BEGIN Given text

F1 United States GP: Verstappen holds off Hamilton charge for victory

Max Verstappen held off a charging Lewis Hamilton to win Formula 1’s 2021 US Grand Prix, as their teams diverged on strategy after Hamilton took the lead at Turn 1.

F1 United States GP: Verstappen holds off Hamilton charge for victory

Red Bull had to use an undercut strategy to get Verstappen back in front, which meant Mercedes later left Hamilton out longer to set up an attempt at sealing a last-gasp victory.

At the start, Verstappen and Hamilton launched in unison but the Mercedes accelerated much better and the pair were almost immediately side by side as the began to climb the hill to the Turn 1 left-hand hairpin.

Verstappen squeezed Hamilton over the pitlane exit line to the inside edge of the track, but the world champion had the line and was able to steal ahead at the Turn 1 apex.

The Red Bull driver hung over around the outside line but was shown to the edge of the track in turn by Hamilton, who raced clear into the lead as Perez surged alongside Verstappen, who had to rejoin from off the track.

Perez conceded ground his team-mate into the Turn 3 left that starts the Esses complex in the first sector as the pack charged after the leaders – only Lance Stroll and Nicholas Latifi adrift at the back after F1’s two Canadian’s touched at Turn 1 with the Aston Martin driver spun around in front of the Williams.

The top three immediately pulled clear of Charles Leclerc’s Ferrari in fourth – the trio able to run in the high 1m41s while the rest were at least a second slower in the early tours of the 56-lap race.

Lewis Hamilton, Mercedes W12, Max Verstappen, Red Bull Racing RB16B

Lewis Hamilton, Mercedes W12, Max Verstappen, Red Bull Racing RB16B

Photo by: Glenn Dunbar / Motorsport Images

Hamilton and Verstappen also edged clear of Perez, with the leader holding a lead of just under a second throughout the opening 10 laps – during which Verstappen insisted to Red Bull that he had pace in hand and that Hamilton was “sliding a lot”.

Hamilton confirmed to Mercedes that his rival was indeed quicker, but, as the pair pulled further clear of Perez when the Mexican dropped back to the 1m42s, he continued to hold the advantage.

On lap 10 Verstappen told Red Bull he suddenly found himself sliding more and not going as fast as he had been before and at the end of the tour, he was brought in to switch the mediums all the leaders had started on for hards.

Verstappen carved his way by the yet-to-stop Daniel Ricciardo, running behind Leclerc, on his outlap, with Mercedes opting not to bring Hamilton in immediately to cover his rival.

With Verstappen lighting up the timing screens with a string of fastest laps, the Dutchman urged Red Bull to use Perez’s strategy aggressively with a second undercut to stop Mercedes leaving him out for a long first stint.

When Red Bull did just that by pitting Perez for a second set of mediums at the end of lap 12, Hamilton was indeed called in at the end of the following tour, with Verstappen moving back into the lead easily when the Mercedes re-joined.

END Given text
BEGIN Extracted records

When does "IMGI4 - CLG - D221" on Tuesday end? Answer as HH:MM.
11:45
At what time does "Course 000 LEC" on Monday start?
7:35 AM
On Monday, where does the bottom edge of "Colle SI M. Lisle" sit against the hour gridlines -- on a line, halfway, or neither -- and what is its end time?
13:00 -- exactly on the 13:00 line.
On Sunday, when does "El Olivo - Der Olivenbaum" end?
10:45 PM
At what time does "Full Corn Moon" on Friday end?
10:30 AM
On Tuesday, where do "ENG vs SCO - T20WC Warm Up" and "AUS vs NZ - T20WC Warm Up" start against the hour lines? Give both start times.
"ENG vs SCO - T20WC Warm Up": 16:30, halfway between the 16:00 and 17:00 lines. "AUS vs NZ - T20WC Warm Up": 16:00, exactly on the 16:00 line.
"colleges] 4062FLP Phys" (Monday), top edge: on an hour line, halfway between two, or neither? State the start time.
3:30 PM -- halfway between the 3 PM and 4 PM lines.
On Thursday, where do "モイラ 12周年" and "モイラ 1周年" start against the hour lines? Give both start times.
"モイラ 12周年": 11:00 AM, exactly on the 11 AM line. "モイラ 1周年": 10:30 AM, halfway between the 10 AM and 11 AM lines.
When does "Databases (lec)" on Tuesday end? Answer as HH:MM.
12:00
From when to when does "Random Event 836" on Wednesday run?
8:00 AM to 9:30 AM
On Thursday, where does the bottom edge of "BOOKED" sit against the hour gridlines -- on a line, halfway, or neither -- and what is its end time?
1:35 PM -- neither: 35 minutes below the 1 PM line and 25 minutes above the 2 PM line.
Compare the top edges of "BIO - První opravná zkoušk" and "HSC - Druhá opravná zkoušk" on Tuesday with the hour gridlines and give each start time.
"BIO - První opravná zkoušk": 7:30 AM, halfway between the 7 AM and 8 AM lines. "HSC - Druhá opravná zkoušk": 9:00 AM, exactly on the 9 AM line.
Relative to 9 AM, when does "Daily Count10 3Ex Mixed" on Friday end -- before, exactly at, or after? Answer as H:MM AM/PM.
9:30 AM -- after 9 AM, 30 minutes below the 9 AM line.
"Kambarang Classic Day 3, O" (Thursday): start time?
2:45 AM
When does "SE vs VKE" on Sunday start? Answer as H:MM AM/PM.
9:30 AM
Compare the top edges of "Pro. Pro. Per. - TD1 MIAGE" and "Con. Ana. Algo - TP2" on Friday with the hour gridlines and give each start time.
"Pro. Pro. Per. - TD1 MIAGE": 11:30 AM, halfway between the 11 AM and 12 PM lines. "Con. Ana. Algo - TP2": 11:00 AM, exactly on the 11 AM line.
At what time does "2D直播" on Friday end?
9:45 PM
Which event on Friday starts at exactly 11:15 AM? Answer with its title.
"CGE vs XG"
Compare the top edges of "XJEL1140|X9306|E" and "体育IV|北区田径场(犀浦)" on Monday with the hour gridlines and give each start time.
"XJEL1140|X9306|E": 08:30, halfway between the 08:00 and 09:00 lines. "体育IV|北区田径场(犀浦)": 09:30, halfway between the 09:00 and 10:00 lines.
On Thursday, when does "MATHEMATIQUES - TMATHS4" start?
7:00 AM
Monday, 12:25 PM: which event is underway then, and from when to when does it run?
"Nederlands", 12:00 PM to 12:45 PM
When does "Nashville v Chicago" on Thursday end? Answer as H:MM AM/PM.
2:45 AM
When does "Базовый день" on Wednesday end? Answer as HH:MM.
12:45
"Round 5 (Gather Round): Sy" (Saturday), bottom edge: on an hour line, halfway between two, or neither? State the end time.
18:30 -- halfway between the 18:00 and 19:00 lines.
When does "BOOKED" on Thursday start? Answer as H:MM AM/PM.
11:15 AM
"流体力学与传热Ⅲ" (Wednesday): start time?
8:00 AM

END Extracted records

◆ **Requests**:
[A] According to the race report, why did Verstappen urge Red Bull to use Perez's strategy aggressively with a second undercut?
[B] List every driver named in the race report.
[C] Proceed with the race report, picking up right after its final sentence.

◆ **The replies**:
[A] He wanted the second undercut to stop Mercedes from leaving him out for a long first stint.

[B] Max Verstappen, Lewis Hamilton, Perez, Lance Stroll, Nicholas Latifi, Charles Leclerc, Daniel Ricciardo

[C]
Verstappen therefore found himself with a six second lead that he maintained over the next phase of the race – the leaders now running in the high 1m40s – with Perez 10 seconds behind in third.

Just past the 20-lap mark, Hamilton began to turn the screw as he upped his pace to reach the low 1m40s, which quickly ate into Verstappen’s advantage.

Sergio Perez, Red Bull Racing RB16B

Sergio Perez, Red Bull Racing RB16B

Photo by: Glenn Dunbar / Motorsport Images

The Red Bull’s lead was soon under three seconds as Hamilton’s three-lap tyre life off-set advantage began to pay off, as Verstappen even slipped back to the 1m41s as he made his way through backmarker traffic.

But Verstappen was able to respond, gaining back a chunk just before the virtual safety car was briefly activated so a piece of debris could be retrieved by a marshal at the entry to Turn 16 – the multi-corner complex leading to the track’s final corners.

Red Bull then went aggressive again with Verstappen’s strategy, calling him in for a second set of hards at the end of lap 29, with Mercedes immediately telling Hamilton he would be running long in response – Perez now far from a threat behind.

Hamilton was left out for an extra eight laps after Verstappen came in for a second time, with Mercedes setting up a significant second tyre life advantage for the end of the race.

When Hamilton exited the pits at the start of lap 38, he had an 8.7s gap to close over 18 laps and during the early phase of that chase he made small gains on his rival, but then upped his pace to reach the 1m38s as Verstappen struggled to lap traffic, with the gap rapidly coming down to 4.8s at the end of lap 42.

Once the pair had both cleared the traffic, with Hamilton seemingly held up less, Verstappen’s lead continued to fall, albeit back to a steadier rate, with his team telling him to make sure he had enough tyre life left to defend against Hamilton coming into DRS zones late in the race.

At the lap 50 point, Verstappen’s lead was under two seconds for the first time, but Hamilton’s gains were getting smaller again as he arrived at the Red Bull’s wake.

The gap stablished for a brief time before Hamilton closed further in with three laps to go – Verstappen’s lead barely a second and with Mick Schumacher’s Haas suddenly a factor as he came to be lapped for a second time.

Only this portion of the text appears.